◆ What this exercise asks:
1. Update the Reddit data download notebook from "warnings.filterwarnings('ignore')" to "data be saved?", putting "mapping" in place of "dictionary".
2. Extend the notebook on downloading Pushshift Reddit data, picking up after its final sentence.
=== Document section ===
# Download Pushshift Reddit Data
See this on [Github](https://github.com/yinleon/doppler_tutorials/blob/master/1-download-data.ipynb), [NbViewer](https://nbviewer.jupyter.org/github/yinleon/doppler_tutorials/blob/master/1-download-data.ipynb)<br>
By Jansen Derr 2021-02-22<br>
This Notebook collects subreddit metadata from PushShift's REST API, and downloads images from Reddit using requests.

In [None]:
%load_ext autoreload
%autoreload 2
%matplotlib inline

In [None]:
import os
import warnings

import pandas as pd
from tqdm import tqdm

import config
import context_manager
import data_sources.pushshift as ps
from image_utils import download_media_and_return_dhash, read_image

warnings.filterwarnings('ignore')

A trick in data engineering is creating a dictionary (called the _context_) that defines the destination of all output files. Here we illustrate an example of what it looks like:

In [None]:
def get_subreddit_context(subreddit):
    '''
    Where will data be saved?
    '''
    sub_dir = os.path.join(config.data_dir, subreddit)
    media_dir =  os.path.join(config.data_dir, 'media')
    file_subreddit = os.path.join(sub_dir, 'posts.csv.gz')
    file_subreddit_media = os.path.join(sub_dir, 'media.csv.gz')
    
    for _dir in [config.data_dir, sub_dir, media_dir]:
        os.makedirs(_dir, exist_ok=True)
        
    context = {
        'data_dir' : config.data_dir,
        'sub_dir' : sub_dir,
        'media_dir' : media_dir,
        'file_subreddit' : file_subreddit,
        'file_subreddit_media' : file_subreddit_media
    }
    
    return context

 We will use functions like `get_subreddit_context` throughout this article. Rather than define these within each notebook, they are all writtein in the `context_manager.py` file.
=== Source data ===
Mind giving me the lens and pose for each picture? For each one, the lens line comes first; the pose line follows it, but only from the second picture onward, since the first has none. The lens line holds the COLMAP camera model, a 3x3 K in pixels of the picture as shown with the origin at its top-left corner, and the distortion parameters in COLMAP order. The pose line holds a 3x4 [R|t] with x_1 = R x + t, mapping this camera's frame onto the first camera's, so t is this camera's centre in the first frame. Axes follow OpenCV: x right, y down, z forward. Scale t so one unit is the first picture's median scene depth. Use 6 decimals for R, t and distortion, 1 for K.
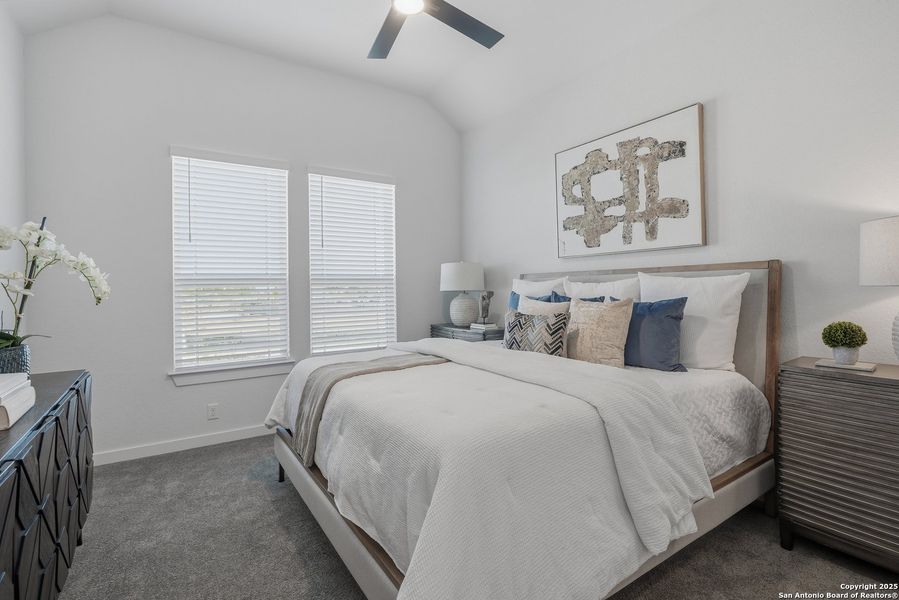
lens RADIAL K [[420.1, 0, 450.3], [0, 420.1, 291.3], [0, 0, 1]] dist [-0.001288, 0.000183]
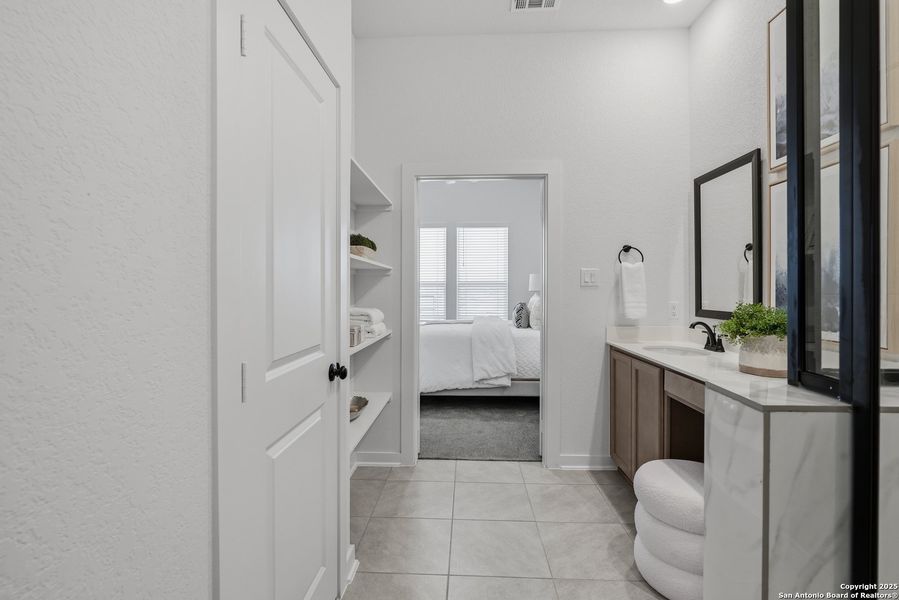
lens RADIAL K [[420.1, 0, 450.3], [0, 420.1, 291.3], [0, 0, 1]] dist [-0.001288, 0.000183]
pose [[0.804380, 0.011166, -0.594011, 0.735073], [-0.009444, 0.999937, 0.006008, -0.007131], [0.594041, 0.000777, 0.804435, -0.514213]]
===
◆ Answers in order:
1.
warnings.filterwarnings('ignore')

A trick in data engineering is creating a mapping (called the _context_) that defines the destination of all output files. Here we illustrate an example of what it looks like:

In [None]:
def get_subreddit_context(subreddit):
    '''
    Where will data be saved?

2.
## Query PushShift
Pushshift has an open restful API that returns JSON records. 

For your convenience, we have written a simple Python wrapper found in in `doppler/data_sources/pushshift.py`.

<hr>
Note:<br>
The Jupyter Notebooks used throughout this article differ a bit from what you might expec. We are making a change by defining code in external Python scripts, rather than in the notebook itself. We do this because it makes the code easier to find and share, and allows notebooks to focus on commentary and explaination of moving parts.
<hr>

In [None]:
verbose = True
subreddit = config.subreddit # change this in config.py
context = get_subreddit_context(subreddit)
min_date = config.start_utc
max_date = config.end_utc

# check if the subreddit has already been collected
if os.path.exists(context['file_subreddit']):
    print('File Exists')
    df = pd.read_csv(context['file_subreddit'], 
                     compression='gzip')
    print(f'{ len(df) } Records exist')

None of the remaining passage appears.